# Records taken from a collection
╭──

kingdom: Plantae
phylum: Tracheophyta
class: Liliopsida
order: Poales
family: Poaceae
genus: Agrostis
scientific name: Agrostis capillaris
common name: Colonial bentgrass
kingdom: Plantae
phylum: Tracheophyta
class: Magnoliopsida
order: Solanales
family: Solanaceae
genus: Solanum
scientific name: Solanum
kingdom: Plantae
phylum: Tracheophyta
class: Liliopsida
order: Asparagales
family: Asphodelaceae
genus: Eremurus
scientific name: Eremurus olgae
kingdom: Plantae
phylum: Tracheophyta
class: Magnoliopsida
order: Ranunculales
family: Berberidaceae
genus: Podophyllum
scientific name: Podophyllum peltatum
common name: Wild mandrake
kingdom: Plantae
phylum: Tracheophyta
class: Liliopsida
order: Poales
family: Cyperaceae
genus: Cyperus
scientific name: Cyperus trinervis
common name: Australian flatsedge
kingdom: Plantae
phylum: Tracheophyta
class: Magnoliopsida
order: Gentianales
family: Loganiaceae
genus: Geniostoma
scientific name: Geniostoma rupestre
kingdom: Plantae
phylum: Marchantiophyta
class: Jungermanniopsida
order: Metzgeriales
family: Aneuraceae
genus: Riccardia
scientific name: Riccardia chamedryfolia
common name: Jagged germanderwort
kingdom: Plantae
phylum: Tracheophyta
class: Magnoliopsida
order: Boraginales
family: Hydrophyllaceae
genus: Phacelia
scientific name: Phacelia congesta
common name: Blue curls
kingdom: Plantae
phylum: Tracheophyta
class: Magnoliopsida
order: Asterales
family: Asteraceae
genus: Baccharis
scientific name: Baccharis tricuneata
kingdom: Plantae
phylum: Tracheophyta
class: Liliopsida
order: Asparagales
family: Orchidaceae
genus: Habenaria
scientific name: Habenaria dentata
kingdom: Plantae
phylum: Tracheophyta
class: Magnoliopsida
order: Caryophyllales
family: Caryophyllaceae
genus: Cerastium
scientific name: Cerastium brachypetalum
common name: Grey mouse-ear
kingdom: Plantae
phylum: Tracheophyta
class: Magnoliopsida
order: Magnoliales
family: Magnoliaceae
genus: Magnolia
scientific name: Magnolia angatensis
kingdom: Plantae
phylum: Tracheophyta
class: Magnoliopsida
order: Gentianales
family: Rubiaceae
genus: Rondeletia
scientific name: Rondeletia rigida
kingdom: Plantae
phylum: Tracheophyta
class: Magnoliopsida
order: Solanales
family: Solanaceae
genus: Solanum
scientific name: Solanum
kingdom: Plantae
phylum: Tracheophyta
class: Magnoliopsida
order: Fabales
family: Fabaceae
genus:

╰──

# REQUEST
Return every line of the data above unchanged and in the same order.

# TASK RESPONSE
kingdom: Plantae
phylum: Tracheophyta
class: Liliopsida
order: Poales
family: Poaceae
genus: Agrostis
scientific name: Agrostis capillaris
common name: Colonial bentgrass
kingdom: Plantae
phylum: Tracheophyta
class: Magnoliopsida
order: Solanales
family: Solanaceae
genus: Solanum
scientific name: Solanum
kingdom: Plantae
phylum: Tracheophyta
class: Liliopsida
order: Asparagales
family: Asphodelaceae
genus: Eremurus
scientific name: Eremurus olgae
kingdom: Plantae
phylum: Tracheophyta
class: Magnoliopsida
order: Ranunculales
family: Berberidaceae
genus: Podophyllum
scientific name: Podophyllum peltatum
common name: Wild mandrake
kingdom: Plantae
phylum: Tracheophyta
class: Liliopsida
order: Poales
family: Cyperaceae
genus: Cyperus
scientific name: Cyperus trinervis
common name: Australian flatsedge
kingdom: Plantae
phylum: Tracheophyta
class: Magnoliopsida
order: Gentianales
family: Loganiaceae
genus: Geniostoma
scientific name: Geniostoma rupestre
kingdom: Plantae
phylum: Marchantiophyta
class: Jungermanniopsida
order: Metzgeriales
family: Aneuraceae
genus: Riccardia
scientific name: Riccardia chamedryfolia
common name: Jagged germanderwort
kingdom: Plantae
phylum: Tracheophyta
class: Magnoliopsida
order: Boraginales
family: Hydrophyllaceae
genus: Phacelia
scientific name: Phacelia congesta
common name: Blue curls
kingdom: Plantae
phylum: Tracheophyta
class: Magnoliopsida
order: Asterales
family: Asteraceae
genus: Baccharis
scientific name: Baccharis tricuneata
kingdom: Plantae
phylum: Tracheophyta
class: Liliopsida
order: Asparagales
family: Orchidaceae
genus: Habenaria
scientific name: Habenaria dentata
kingdom: Plantae
phylum: Tracheophyta
class: Magnoliopsida
order: Caryophyllales
family: Caryophyllaceae
genus: Cerastium
scientific name: Cerastium brachypetalum
common name: Grey mouse-ear
kingdom: Plantae
phylum: Tracheophyta
class: Magnoliopsida
order: Magnoliales
family: Magnoliaceae
genus: Magnolia
scientific name: Magnolia angatensis
kingdom: Plantae
phylum: Tracheophyta
class: Magnoliopsida
order: Gentianales
family: Rubiaceae
genus: Rondeletia
scientific name: Rondeletia rigida
kingdom: Plantae
phylum: Tracheophyta
class: Magnoliopsida
order: Solanales
family: Solanaceae
genus: Solanum
scientific name: Solanum
kingdom: Plantae
phylum: Tracheophyta
class: Magnoliopsida
order: Fabales
family: Fabaceae
genus:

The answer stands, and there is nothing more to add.